Count consecutive occurences of values varying in

2020-01-27 06:50发布

问题:

Say I have a bunch of numbers in a numpy array and I test them based on a condition returning a boolean array:

np.random.seed(3456)
a = np.random.rand(8)
condition = a>0.5

And with this boolean array I want to count all of the lengths of consecutive occurences of True.
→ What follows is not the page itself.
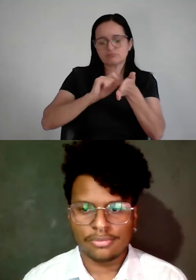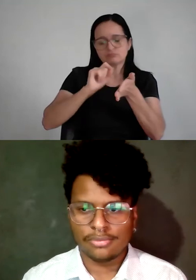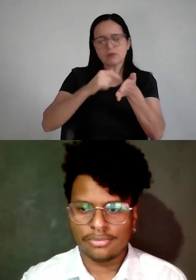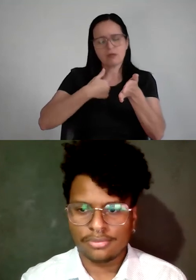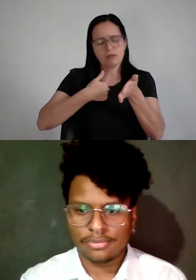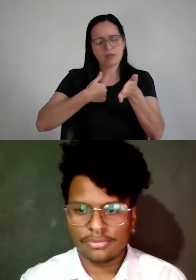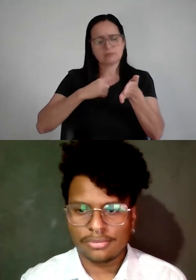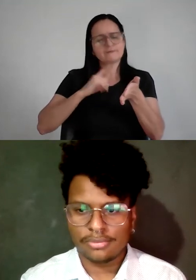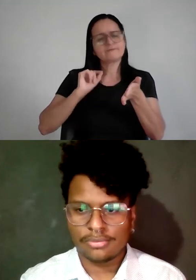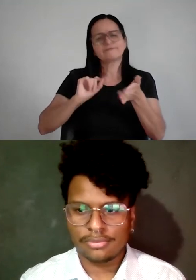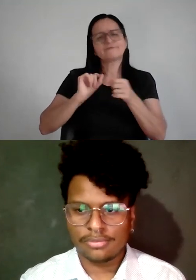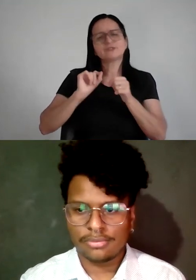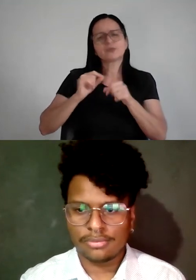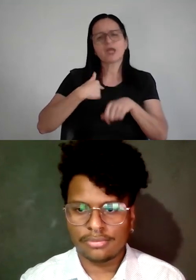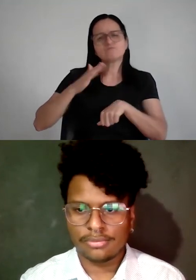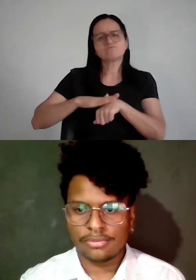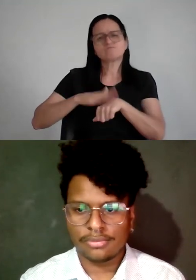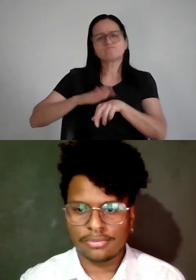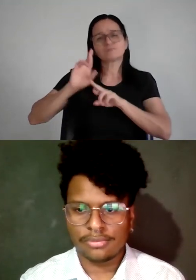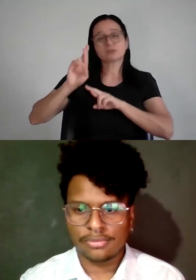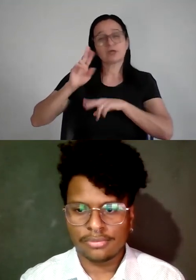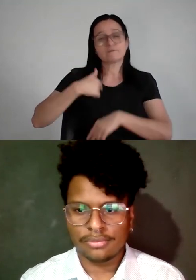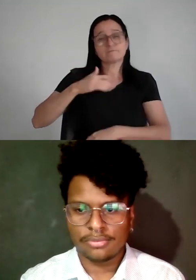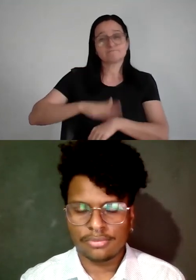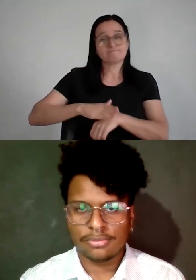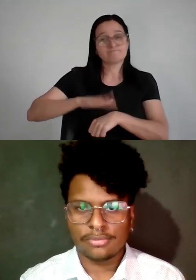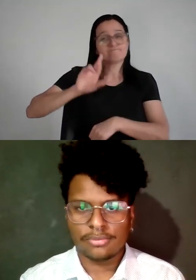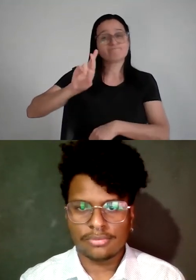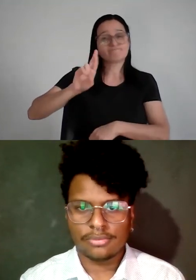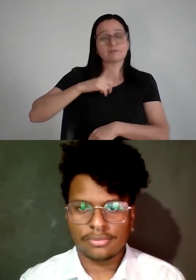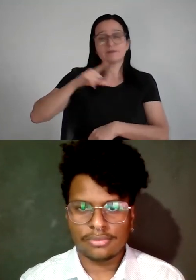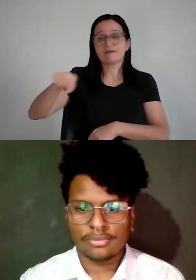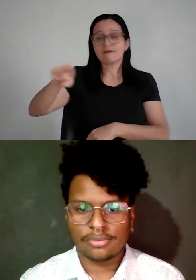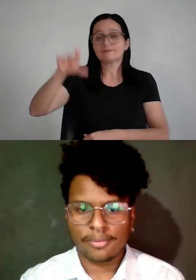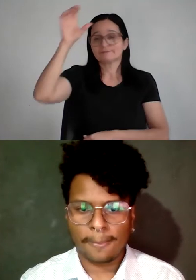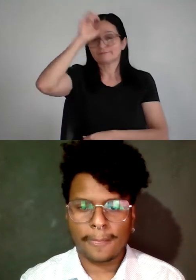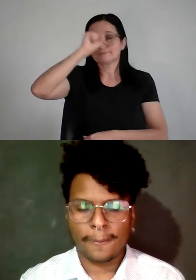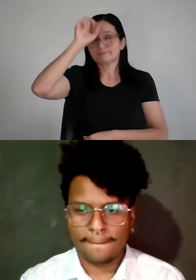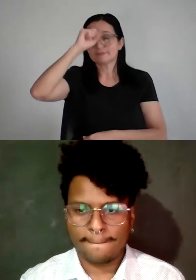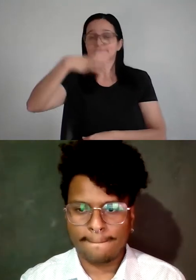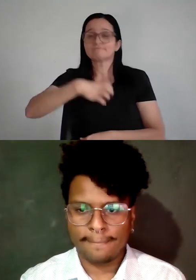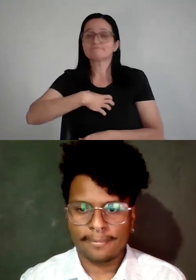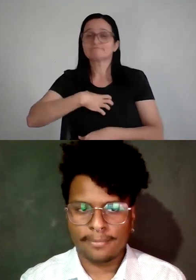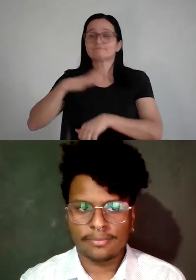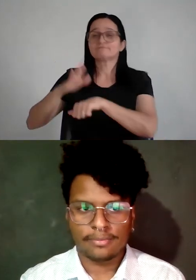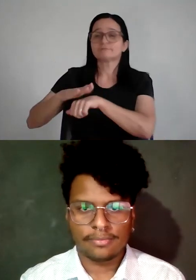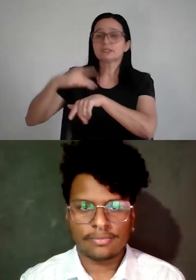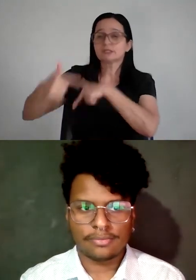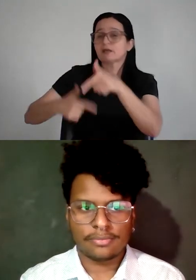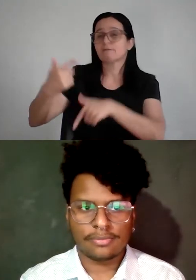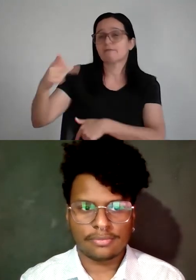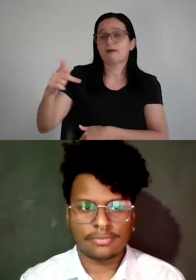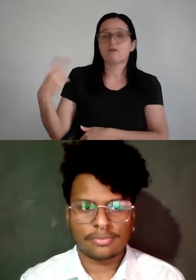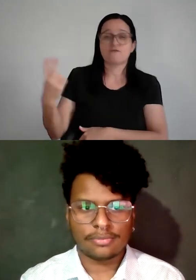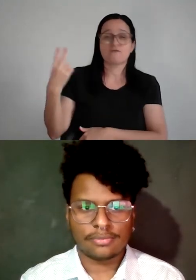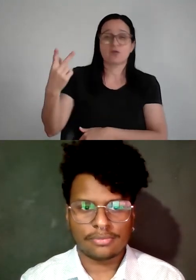aquela necessidade, porque a responsabilidade é sua. Então, pra ela, eu acho que ela tem que aprender a reconhecer o próprio trabalho dela, o valor que ela tem. Porque o problema não tá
For example if I had [True,True,True,False,False,True,True,False,True] I would want to get back [3,2,1].

I can do that using this code:

length,count = [],0
for i in range(len(condition)):

    if condition[i]==True:
        count += 1
    elif condition[i]==False and count>0:
        length.append(count)
        count = 0

    if i==len(condition)-1 and count>0:
        length.append(count)

    print length

But is there anything already implemented for this or a python,numpy,scipy, etc. function that counts the length of consecutive occurences in a list or array for a given input?

回答1:

Here's a solution using itertools (it's probably not the fastest solution):

import itertools
condition = [True,True,True,False,False,True,True,False,True]
[ sum( 1 for _ in group ) for key, group in itertools.groupby( condition ) if key ]

Out:
[3, 2, 1]


回答2:

If you already have a numpy array, this is probably going to be faster:

>>> condition = np.array([True,True,True,False,False,True,True,False,True])
>>> np.diff(np.where(np.concatenate(([condition[0]],
                                     condition[:-1] != condition[1:],
                                     [True])))[0])[::2]
array([3, 2, 1])

It detects where chunks begin, has some logic for the first and last chunk, and simply computes differences between chunk starts and discards lengths corresponding to False chunks.